_TASK TO CARRY OUT_
Copy, word for word, the lines of the entries below between the one with "ring pip: (2101, 374)" and the one with "thumb cmc: (1982, 417)", inclusive, and leave out everything else.

_AVAILABLE RECORDS_
=== Begin Enclosure ===
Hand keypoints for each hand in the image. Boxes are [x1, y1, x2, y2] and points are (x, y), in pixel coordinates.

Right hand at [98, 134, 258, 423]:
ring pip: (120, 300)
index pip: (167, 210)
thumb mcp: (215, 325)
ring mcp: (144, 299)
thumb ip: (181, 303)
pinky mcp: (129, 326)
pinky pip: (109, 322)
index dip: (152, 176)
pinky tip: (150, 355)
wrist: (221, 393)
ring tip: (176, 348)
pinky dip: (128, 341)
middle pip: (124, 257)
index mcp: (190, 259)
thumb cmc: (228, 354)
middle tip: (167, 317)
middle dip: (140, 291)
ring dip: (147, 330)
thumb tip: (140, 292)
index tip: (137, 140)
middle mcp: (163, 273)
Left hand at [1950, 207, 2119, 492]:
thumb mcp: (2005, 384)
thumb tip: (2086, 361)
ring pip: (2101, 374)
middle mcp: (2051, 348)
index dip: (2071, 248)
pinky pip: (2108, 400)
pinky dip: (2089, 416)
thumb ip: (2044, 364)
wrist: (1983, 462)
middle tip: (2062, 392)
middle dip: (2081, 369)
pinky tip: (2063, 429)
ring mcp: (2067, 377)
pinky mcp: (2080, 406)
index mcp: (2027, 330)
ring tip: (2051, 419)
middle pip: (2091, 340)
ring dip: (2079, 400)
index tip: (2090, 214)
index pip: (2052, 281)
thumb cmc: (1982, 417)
=== End Enclosure ===
=== Begin Enclosure ===
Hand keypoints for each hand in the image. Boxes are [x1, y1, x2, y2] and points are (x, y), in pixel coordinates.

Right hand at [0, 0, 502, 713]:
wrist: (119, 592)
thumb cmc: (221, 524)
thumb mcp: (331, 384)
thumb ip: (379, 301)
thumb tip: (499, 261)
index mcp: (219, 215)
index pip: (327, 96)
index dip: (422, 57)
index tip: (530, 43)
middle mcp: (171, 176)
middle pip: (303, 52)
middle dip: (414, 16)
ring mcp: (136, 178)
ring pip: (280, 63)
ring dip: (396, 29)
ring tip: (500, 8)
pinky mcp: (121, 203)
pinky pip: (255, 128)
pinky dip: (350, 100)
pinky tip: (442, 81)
=== End Enclosure ===
_EXERCISE OUTPUT_
ring pip: (2101, 374)
middle mcp: (2051, 348)
index dip: (2071, 248)
pinky pip: (2108, 400)
pinky dip: (2089, 416)
thumb ip: (2044, 364)
wrist: (1983, 462)
middle tip: (2062, 392)
middle dip: (2081, 369)
pinky tip: (2063, 429)
ring mcp: (2067, 377)
pinky mcp: (2080, 406)
index mcp: (2027, 330)
ring tip: (2051, 419)
middle pip: (2091, 340)
ring dip: (2079, 400)
index tip: (2090, 214)
index pip: (2052, 281)
thumb cmc: (1982, 417)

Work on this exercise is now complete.